- [Page extract]:

..............................

Peter Carr

From Wythepedia: The George Wythe Encyclopedia
Revision as of 11:34, 20 November 2014 by Jmsanders (talk | contribs)

Jump to: navigation, search

Peter Carr (January 2, 1770- February 17, 1815), was born in Goochland County to Dabney Carr and Martha Jefferson Carr.[1] He was the nephew of Thomas Jefferson and had a close relationship with his uncle throughout his life.[2] Jefferson provided Carr’s early education and prepared him for his studies at William & Mary, where he studied from 1786 through 1789.[3] While at the school, Carr was a private student of George Wythe.[4] He studied law, however, not under Wythe, but in 1790 under the guidance of his uncle.[5] He was admitted to the bar in 1793 and engaged in a short-lived practice of the law.[6] Although he inherited slaves and land in 1794, he lived at Monticello until 1796.[7] Carr Married Esther Smith Stevenson in 1797 and settled down at the Carrsbrook estate in Albemarle County in 1798.[8]

Carr was a lifelong Jeffersonian Republican.[9] Although he was unsuccessful in his first bid for election to the Virginia House of Delegates, he won election in 1801, 1802, 1803, and 1807.[10] Although Carr was a member of the majority party, his personality may have alienated the voters as “[a] supporter . . . urged Carr to display less pride and more familiarity with the voters.”[11] One historian notes that “[d]espite his widely acknowledged gifts, Carr failed to realize Jefferson’s hopes for a distinguished legal or political career, at least in part because of the self-indulgence, corpulence, and ‘extreme indolence’ of which he stood accused in an otherwise affectionate memoir by a much younger cousin.”[12]

In 1814, Carr joined in the defense of Richmond from the British. He never saw battle and returned to his estate. [13] On February 17, 1815, Carr died at Carrsbrook, shortly after he had written his uncle about his various illnesses. It is likely that he was buried at Monticello.[14]

After death, Carr’s most enduring legacy was that of scandal. Because of his closeness to Thomas Jefferson and his time living at Monticello, it was he that was believed to have been the father of Sally Hemings’ children.[15] In an 1868 letter, Ellen Wayles Randolph Coolidge states that “Col. Randolph informed [her] that Sally Henings [sic]the mistress of Peter, and her sister Betsey the mistress of Samuel – and from these connections sprang the progeny which resembled Mr. Jefferson.”[16] Despite suspicions that Jefferson was the father, Peter Carr was widely believed to be the father of Heming’s children until the publication of Annette Gordon-Reed’s work on the subject and a 1998 DNA analysis.[17]

References

  1. J. Jefferson Looney, “Carr, Peter” in Vol. 3 of Dictionary of Virginia Biography ed. Sara B. Bearss (Richmond: Library of Virginia, 2006), 29.

..............................

- [Information]:
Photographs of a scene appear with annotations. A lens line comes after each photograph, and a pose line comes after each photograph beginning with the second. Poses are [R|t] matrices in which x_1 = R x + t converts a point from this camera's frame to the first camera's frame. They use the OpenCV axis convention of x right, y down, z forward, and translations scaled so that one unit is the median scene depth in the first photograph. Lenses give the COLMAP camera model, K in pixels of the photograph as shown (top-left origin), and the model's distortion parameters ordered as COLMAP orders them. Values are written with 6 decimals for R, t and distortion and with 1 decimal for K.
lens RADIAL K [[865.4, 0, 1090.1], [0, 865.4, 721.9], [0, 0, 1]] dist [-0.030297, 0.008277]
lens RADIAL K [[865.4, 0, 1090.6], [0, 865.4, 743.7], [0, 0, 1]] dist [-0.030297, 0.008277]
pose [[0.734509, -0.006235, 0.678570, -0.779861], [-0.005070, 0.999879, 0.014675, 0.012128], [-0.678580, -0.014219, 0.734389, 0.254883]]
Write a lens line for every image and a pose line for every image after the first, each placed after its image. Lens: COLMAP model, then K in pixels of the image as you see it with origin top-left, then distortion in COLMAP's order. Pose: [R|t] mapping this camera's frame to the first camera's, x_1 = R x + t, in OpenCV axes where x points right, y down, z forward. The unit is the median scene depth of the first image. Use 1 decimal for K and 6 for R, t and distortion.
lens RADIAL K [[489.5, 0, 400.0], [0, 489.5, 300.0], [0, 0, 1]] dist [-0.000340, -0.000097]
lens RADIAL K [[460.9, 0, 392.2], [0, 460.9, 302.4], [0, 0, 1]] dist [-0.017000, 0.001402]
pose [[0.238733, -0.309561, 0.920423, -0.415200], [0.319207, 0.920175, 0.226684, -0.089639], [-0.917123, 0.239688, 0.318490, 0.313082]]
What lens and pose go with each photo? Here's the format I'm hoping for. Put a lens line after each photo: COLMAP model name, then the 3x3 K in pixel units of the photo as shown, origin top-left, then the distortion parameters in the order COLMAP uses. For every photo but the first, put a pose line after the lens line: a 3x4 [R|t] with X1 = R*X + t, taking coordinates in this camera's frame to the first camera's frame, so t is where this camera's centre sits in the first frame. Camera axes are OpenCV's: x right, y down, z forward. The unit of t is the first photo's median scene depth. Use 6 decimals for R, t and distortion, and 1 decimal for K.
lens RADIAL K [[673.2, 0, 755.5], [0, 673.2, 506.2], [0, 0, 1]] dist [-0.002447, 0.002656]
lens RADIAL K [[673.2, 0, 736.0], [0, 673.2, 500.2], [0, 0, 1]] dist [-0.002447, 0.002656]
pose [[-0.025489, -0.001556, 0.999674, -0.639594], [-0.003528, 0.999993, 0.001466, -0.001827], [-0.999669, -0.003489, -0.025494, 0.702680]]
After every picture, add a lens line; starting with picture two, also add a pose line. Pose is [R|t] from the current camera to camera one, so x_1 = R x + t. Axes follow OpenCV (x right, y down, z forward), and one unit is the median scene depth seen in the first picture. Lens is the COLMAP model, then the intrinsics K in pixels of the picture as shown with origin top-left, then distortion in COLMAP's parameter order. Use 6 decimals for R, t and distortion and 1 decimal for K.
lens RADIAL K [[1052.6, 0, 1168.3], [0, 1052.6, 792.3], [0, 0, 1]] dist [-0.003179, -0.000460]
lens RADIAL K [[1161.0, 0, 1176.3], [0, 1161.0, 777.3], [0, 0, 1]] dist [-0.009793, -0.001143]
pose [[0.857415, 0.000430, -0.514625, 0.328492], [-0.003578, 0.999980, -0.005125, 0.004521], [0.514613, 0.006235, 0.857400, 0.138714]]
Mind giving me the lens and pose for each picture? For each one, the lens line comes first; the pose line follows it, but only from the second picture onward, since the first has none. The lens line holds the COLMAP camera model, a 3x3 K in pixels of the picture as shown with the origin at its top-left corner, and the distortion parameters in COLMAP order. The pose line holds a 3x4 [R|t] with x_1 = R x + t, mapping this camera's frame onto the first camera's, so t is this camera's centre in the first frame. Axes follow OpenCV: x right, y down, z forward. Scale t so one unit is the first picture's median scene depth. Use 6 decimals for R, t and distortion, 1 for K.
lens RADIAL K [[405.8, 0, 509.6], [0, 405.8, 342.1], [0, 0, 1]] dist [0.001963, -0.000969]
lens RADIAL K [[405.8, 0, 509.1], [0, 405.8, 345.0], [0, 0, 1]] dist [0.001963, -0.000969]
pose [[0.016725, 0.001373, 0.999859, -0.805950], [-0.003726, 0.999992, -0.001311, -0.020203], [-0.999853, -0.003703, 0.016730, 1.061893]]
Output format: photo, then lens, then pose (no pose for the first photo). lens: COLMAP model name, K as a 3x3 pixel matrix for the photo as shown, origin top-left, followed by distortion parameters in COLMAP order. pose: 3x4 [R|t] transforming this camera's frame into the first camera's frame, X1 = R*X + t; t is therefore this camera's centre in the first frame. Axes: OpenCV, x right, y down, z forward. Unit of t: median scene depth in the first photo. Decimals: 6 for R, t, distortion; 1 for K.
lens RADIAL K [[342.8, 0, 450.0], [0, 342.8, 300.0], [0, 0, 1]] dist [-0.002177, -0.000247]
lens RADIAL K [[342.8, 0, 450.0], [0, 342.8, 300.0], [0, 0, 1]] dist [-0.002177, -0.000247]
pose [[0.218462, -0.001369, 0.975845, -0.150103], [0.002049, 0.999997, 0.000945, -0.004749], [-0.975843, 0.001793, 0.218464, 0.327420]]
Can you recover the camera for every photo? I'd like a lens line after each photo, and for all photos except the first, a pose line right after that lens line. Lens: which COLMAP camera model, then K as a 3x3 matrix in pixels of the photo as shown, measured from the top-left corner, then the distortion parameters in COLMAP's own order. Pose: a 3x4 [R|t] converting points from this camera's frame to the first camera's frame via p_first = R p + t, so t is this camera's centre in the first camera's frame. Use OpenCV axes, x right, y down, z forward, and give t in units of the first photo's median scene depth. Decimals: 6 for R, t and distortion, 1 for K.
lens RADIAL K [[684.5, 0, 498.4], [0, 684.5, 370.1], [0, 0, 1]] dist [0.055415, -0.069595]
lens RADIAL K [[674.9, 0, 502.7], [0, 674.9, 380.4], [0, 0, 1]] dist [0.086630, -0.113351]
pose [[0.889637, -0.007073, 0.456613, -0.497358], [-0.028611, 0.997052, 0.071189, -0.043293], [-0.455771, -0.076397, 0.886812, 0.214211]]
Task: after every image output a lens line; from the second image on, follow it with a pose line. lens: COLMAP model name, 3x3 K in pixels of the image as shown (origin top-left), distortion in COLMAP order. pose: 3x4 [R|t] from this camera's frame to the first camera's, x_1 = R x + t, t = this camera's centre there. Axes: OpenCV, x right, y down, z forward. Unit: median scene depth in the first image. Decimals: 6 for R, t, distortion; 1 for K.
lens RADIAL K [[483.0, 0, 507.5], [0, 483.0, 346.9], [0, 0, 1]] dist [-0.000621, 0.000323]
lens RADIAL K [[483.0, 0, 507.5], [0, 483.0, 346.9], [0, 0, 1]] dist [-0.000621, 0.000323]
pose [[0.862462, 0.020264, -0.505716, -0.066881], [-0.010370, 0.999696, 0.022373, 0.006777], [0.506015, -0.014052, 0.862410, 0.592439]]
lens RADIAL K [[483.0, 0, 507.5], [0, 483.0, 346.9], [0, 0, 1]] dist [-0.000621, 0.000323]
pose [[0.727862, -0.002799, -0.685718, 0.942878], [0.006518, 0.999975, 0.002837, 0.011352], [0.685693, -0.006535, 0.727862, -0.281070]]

..............................

- [Activity list]:
1) In the Peter Carr article, translate this sentence into Spanish: "In 1814, Carr joined in the defense of Richmond from the British."
2) Write the next part of the Peter Carr article, picking up right after its last line.

- [Outputs in order]:
1) En 1814, Carr se unió a la defensa de Richmond contra los británicos.

2)
  2. Ibid.
  3. Ibid.
  4. Ibid.
  5. Ibid.
  6. Ibid.
  7. Ibid.
  8. Ibid.
  9. Ibid.
  10. Ibid.
  11. Ibid
  12. Ibid. 30.
  13. Ibid.
  14. Ibid.
  15. Ibid.
  16. Ellen Wayles Randolph Coolidge to Joseph Coolidge, 1 June 1868, Encylopedia Virginia
  17. J. Jefferson Looney, “Carr, Peter,” 30.